不思議な読み心地と読後感のよさから好評だった連作短編集『メグル』の乾ルカさんの最新作の登場です。

今作の舞台は大正時代の北海道。とある一族の物語です。

水源を失って信州から移住してきており、周囲の人々は彼らを“ミツハの一族”と呼ぶ不思議な一族。一族の人間で未練をもったまま死ぬと、神社の井戸の水が赤く濁り、水源に鬼が出現する――。そのまま放置しておくと、水源まで涸れ果ててしまう。それを防ぐことができるのは、一族を統べる「烏目役」のみ。
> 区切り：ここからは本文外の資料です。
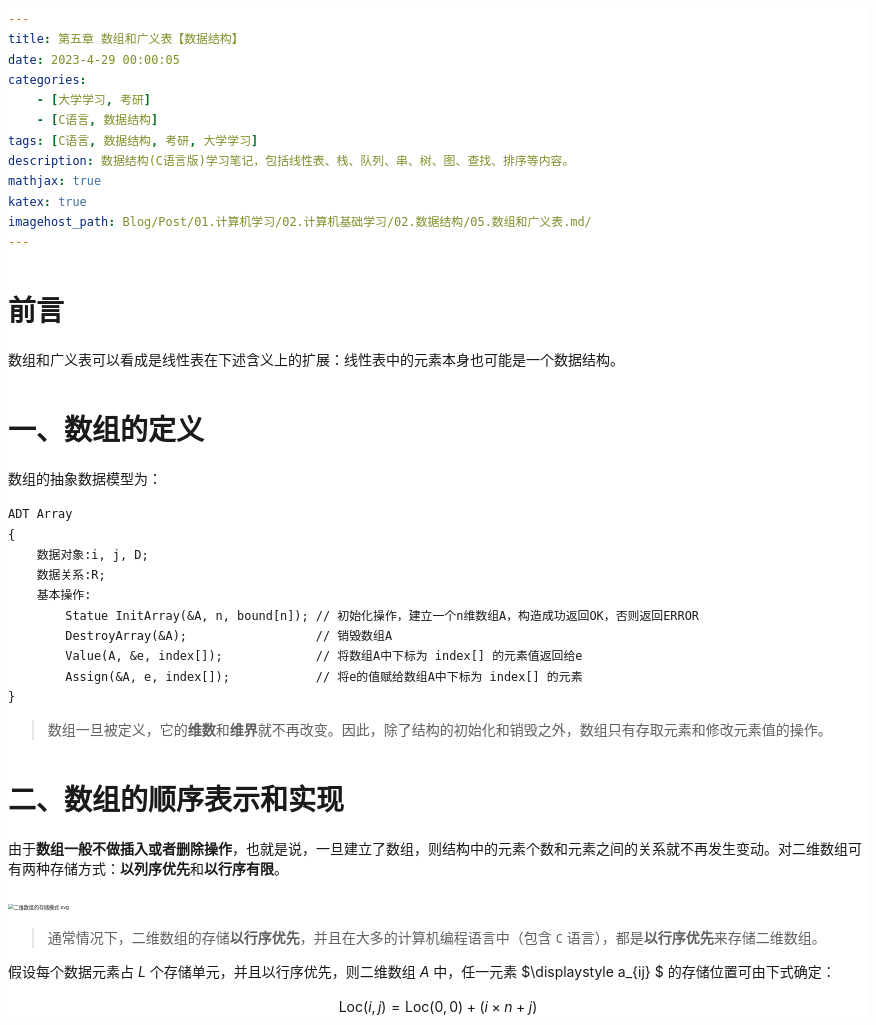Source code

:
 ```yaml
---
title: 第五章 数组和广义表【数据结构】
date: 2023-4-29 00:00:05
categories:
	- [大学学习, 考研]
	- [C语言, 数据结构]
tags: [C语言, 数据结构, 考研, 大学学习]
description: 数据结构(C语言版)学习笔记，包括线性表、栈、队列、串、树、图、查找、排序等内容。
mathjax: true
katex: true
imagehost_path: Blog/Post/01.计算机学习/02.计算机基础学习/02.数据结构/05.数组和广义表.md/
---
```


# 前言

数组和广义表可以看成是线性表在下述含义上的扩展：线性表中的元素本身也可能是一个数据结构。

# 一、数组的定义

数组的抽象数据模型为：

```伪c
ADT Array
{
    数据对象:i, j, D;
    数据关系:R;
    基本操作:
    	Statue InitArray(&A, n, bound[n]); // 初始化操作，建立一个n维数组A，构造成功返回OK，否则返回ERROR
    	DestroyArray(&A);                  // 销毁数组A
    	Value(A, &e, index[]);             // 将数组A中下标为 index[] 的元素值返回给e
    	Assign(&A, e, index[]);            // 将e的值赋给数组A中下标为 index[] 的元素
}
```

> 数组一旦被定义，它的**维数**和**维界**就不再改变。因此，除了结构的初始化和销毁之外，数组只有存取元素和修改元素值的操作。

# 二、数组的顺序表示和实现

由于**数组一般不做插入或者删除操作**，也就是说，一旦建立了数组，则结构中的元素个数和元素之间的关系就不再发生变动。对二维数组可有两种存储方式：**以列序优先**和**以行序有限**。

<img src="https://picture.yuilexi.cn/计算机/计算机基础/数据结构/5_数组和广义表.md/二维数组的存储模式.svg" alt="二维数组的存储模式.svg" style="zoom: 36%">

> 通常情况下，二维数组的存储**以行序优先**，并且在大多的计算机编程语言中（包含 `C` 语言），都是**以行序优先**来存储二维数组。

假设每个数据元素占 $L$ 个存储单元，并且以行序优先，则二维数组 $A$ 中，任一元素 $\displaystyle a_{ij} $ 的存储位置可由下式确定：

$$
\displaystyle \mathrm{Loc}(i,j) = \mathrm{Loc}(0,0) +(i\times n+j)
$$

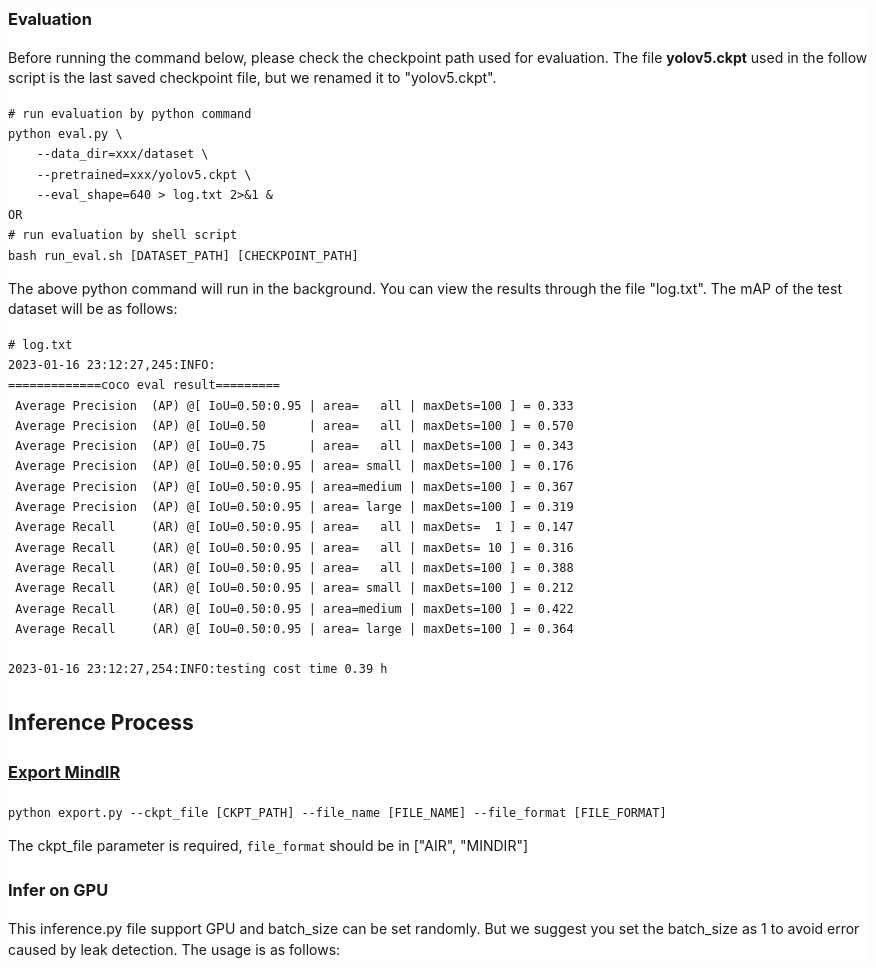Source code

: ### Evaluation

Before running the command below, please check the checkpoint path used for evaluation. The file **yolov5.ckpt** used in the  follow script is the last saved checkpoint file, but we renamed it to "yolov5.ckpt".

```shell
# run evaluation by python command
python eval.py \
    --data_dir=xxx/dataset \
    --pretrained=xxx/yolov5.ckpt \
    --eval_shape=640 > log.txt 2>&1 &
OR
# run evaluation by shell script
bash run_eval.sh [DATASET_PATH] [CHECKPOINT_PATH]
```

The above python command will run in the background. You can view the results through the file "log.txt". The mAP of the test dataset will be as follows:

```text
# log.txt
2023-01-16 23:12:27,245:INFO:
=============coco eval result=========
 Average Precision  (AP) @[ IoU=0.50:0.95 | area=   all | maxDets=100 ] = 0.333
 Average Precision  (AP) @[ IoU=0.50      | area=   all | maxDets=100 ] = 0.570
 Average Precision  (AP) @[ IoU=0.75      | area=   all | maxDets=100 ] = 0.343
 Average Precision  (AP) @[ IoU=0.50:0.95 | area= small | maxDets=100 ] = 0.176
 Average Precision  (AP) @[ IoU=0.50:0.95 | area=medium | maxDets=100 ] = 0.367
 Average Precision  (AP) @[ IoU=0.50:0.95 | area= large | maxDets=100 ] = 0.319
 Average Recall     (AR) @[ IoU=0.50:0.95 | area=   all | maxDets=  1 ] = 0.147
 Average Recall     (AR) @[ IoU=0.50:0.95 | area=   all | maxDets= 10 ] = 0.316
 Average Recall     (AR) @[ IoU=0.50:0.95 | area=   all | maxDets=100 ] = 0.388
 Average Recall     (AR) @[ IoU=0.50:0.95 | area= small | maxDets=100 ] = 0.212
 Average Recall     (AR) @[ IoU=0.50:0.95 | area=medium | maxDets=100 ] = 0.422
 Average Recall     (AR) @[ IoU=0.50:0.95 | area= large | maxDets=100 ] = 0.364

2023-01-16 23:12:27,254:INFO:testing cost time 0.39 h
```

## Inference Process

### [Export MindIR](#contents)

```shell
python export.py --ckpt_file [CKPT_PATH] --file_name [FILE_NAME] --file_format [FILE_FORMAT]
```

The ckpt_file parameter is required,
`file_format` should be in ["AIR", "MINDIR"]

### Infer on GPU

This inference.py file support GPU and batch_size can be set randomly. But we suggest you set the batch_size as 1 to avoid error caused by leak detection. The usage is as follows:
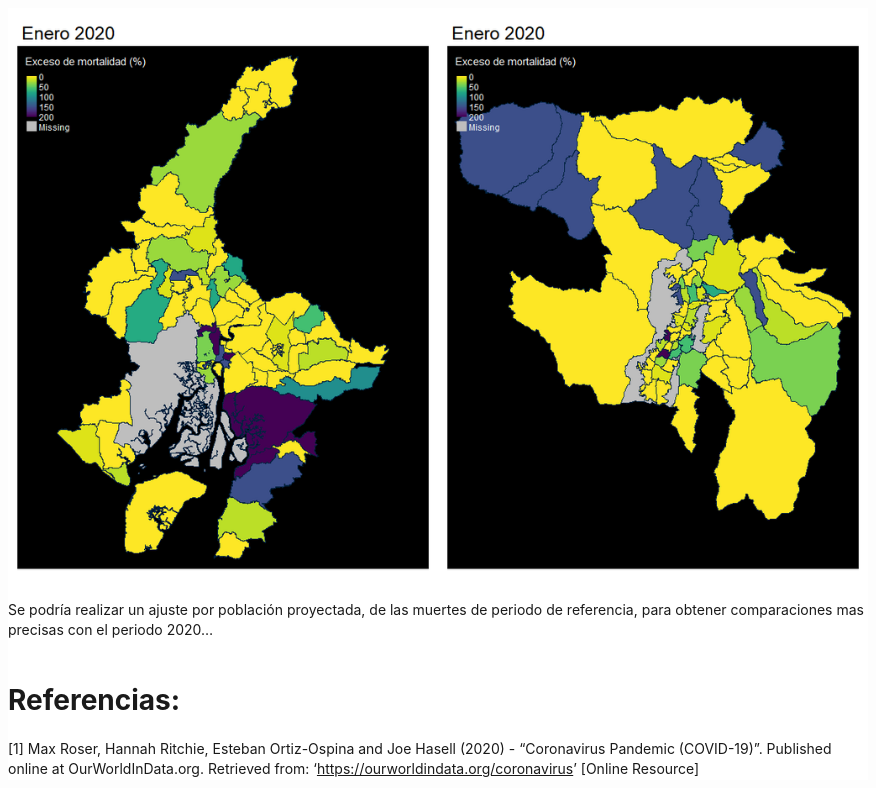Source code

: ![](emortali_ec_files/figure-gfm/unnamed-chunk-7-1.gif)

Se podría realizar un ajuste por población proyectada, de las muertes de
periodo de referencia, para obtener comparaciones mas precisas con el
periodo 2020…

# Referencias:

\[1\] Max Roser, Hannah Ritchie, Esteban Ortiz-Ospina and Joe Hasell
(2020) - “Coronavirus Pandemic (COVID-19)”. Published online at
OurWorldInData.org. Retrieved from:
‘<https://ourworldindata.org/coronavirus>’ \[Online Resource\]
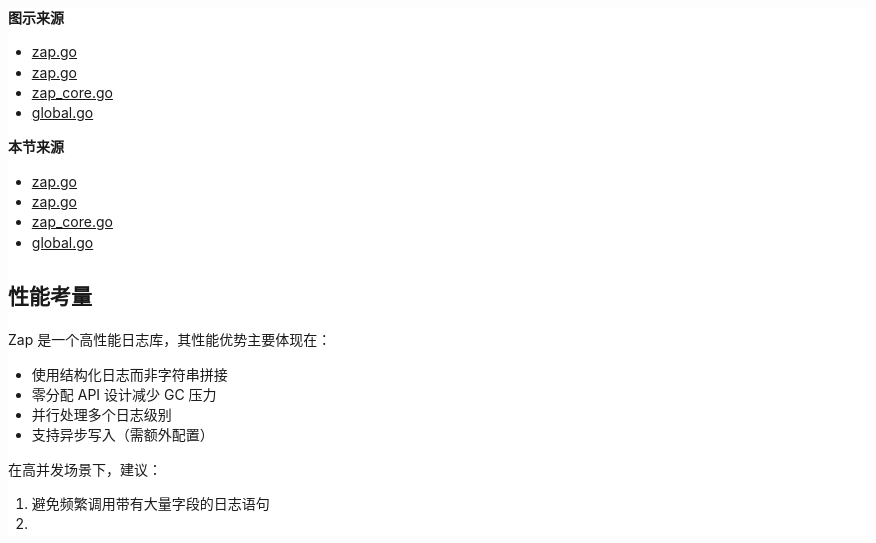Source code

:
 ```mermaid
```

**图示来源**
- [zap.go](file://server/config/zap.go#L7-L15)
- [zap.go](file://server/core/zap.go#L14-L31)
- [zap_core.go](file://server/core/internal/zap_core.go#L10-L67)
- [global.go](file://server/global/global.go#L30-L33)

**本节来源**
- [zap.go](file://server/config/zap.go#L7-L15)
- [zap.go](file://server/core/zap.go#L14-L31)
- [zap_core.go](file://server/core/internal/zap_core.go#L10-L67)
- [global.go](file://server/global/global.go#L30-L33)

## 性能考量

Zap 是一个高性能日志库，其性能优势主要体现在：
- 使用结构化日志而非字符串拼接
- 零分配 API 设计减少 GC 压力
- 并行处理多个日志级别
- 支持异步写入（需额外配置）

在高并发场景下，建议：
1. 避免频繁调用带有大量字段的日志语句
2.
そして、鬼を見ることができるのは「水守」と呼ばれる女性のみだけである。

大正十二年、北海道帝国大学の医学部に通う、八尾清次郎のもとに「烏目役」の従兄の死と鬼の出現を伝える電報が届く。墓参りのために村へ向かった清次郎が、「水守」のもとを訪ねることになって……。当初は嫌々ながら「烏目役」をつとめることになった清次郎と、ある秘密をかかえている「水守」の二人は、果たして鬼の未練を断つことができるのか?

数奇な運命にさらされる二人、そして一族を切れ味鋭く描いた連作ミステリ『ミツハの一族』をご堪能ください。